Banks' tier-one calling convention set to change, says IlliquidX
In research published today, independent financial services boutique IlliquidX says that weakness in bank capitalisation means that the traditional certainty around tier-one paper being called is set to change. Monte dei Paschi di Siena’s decision not to call two of its tier-one bonds callable in February (7.99%) and March (FRN) – for a total of €430 million – is testimony to a new, more logical trend, says IlliquidX.
The previous market-wide convention was that a bank would always call its tier one at the expected call date, no matter what the economic conditions. It was widely believed that if a bank did not, it would not be able to come back to market issuing tier-one or other callable capital ever again. When not called, a tier-one bond becomes perpetual, at the closest level to equity, and the last real difference between the two is a regular (and higher than previously) coupon versus an uncertain dividend.

· · · · · · ·

[Prompt A] According to the tier-one article, what was the total value of the two bonds Monte dei Paschi di Siena decided not to call?
[Prompt B] Check each statement against the tier-one article and answer yes or no, quoting the words that settle it: (i) Under the old convention, a bank called its tier one only when economic conditions were good. (ii) A tier-one bond that is not called becomes perpetual. (iii) IlliquidX is described as an independent financial services boutique.
The data that comes after the tier-one article has nothing to do with it.

[Data]
· · · · · · ·

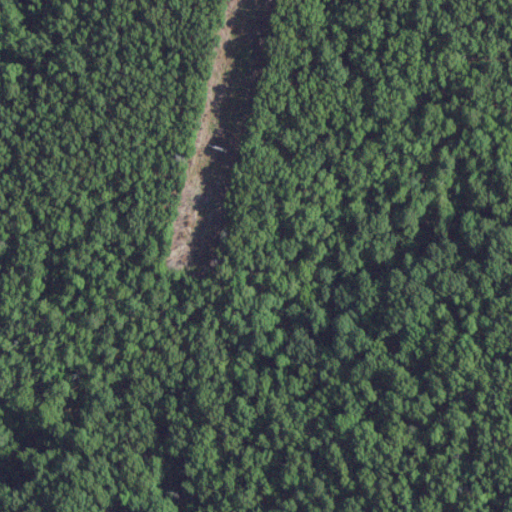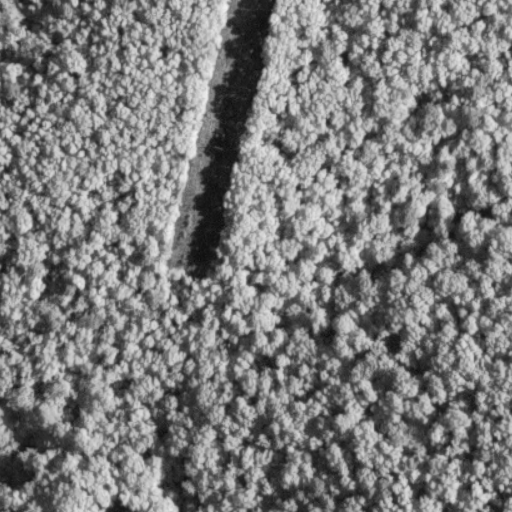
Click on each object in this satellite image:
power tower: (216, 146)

· · · · · · ·

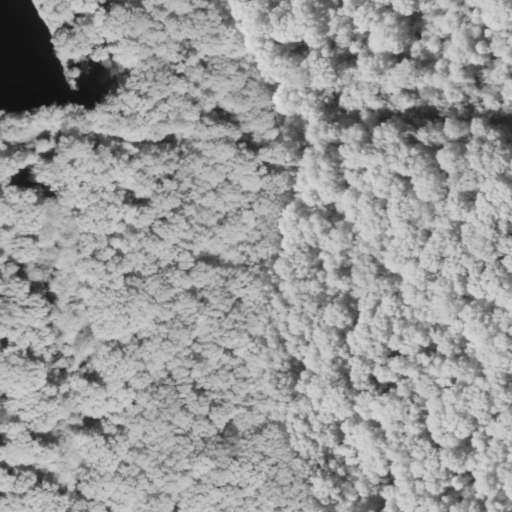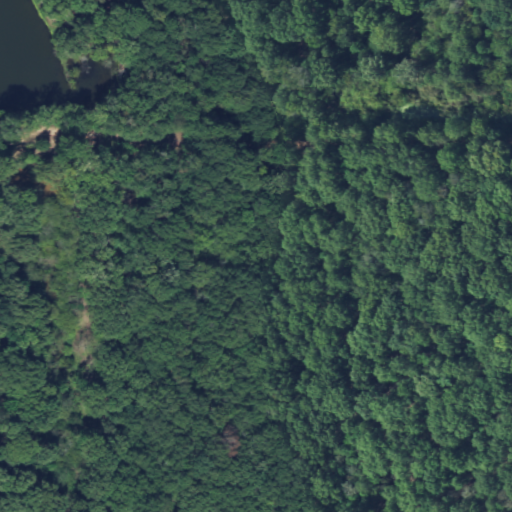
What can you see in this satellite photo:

· · · · · · ·

[Written answer A] €430 million.

[Written answer B]
(i) No: "a bank would always call its tier one at the expected call date, no matter what the economic conditions"
(ii) Yes: "When not called, a tier-one bond becomes perpetual"
(iii) Yes: "independent financial services boutique IlliquidX"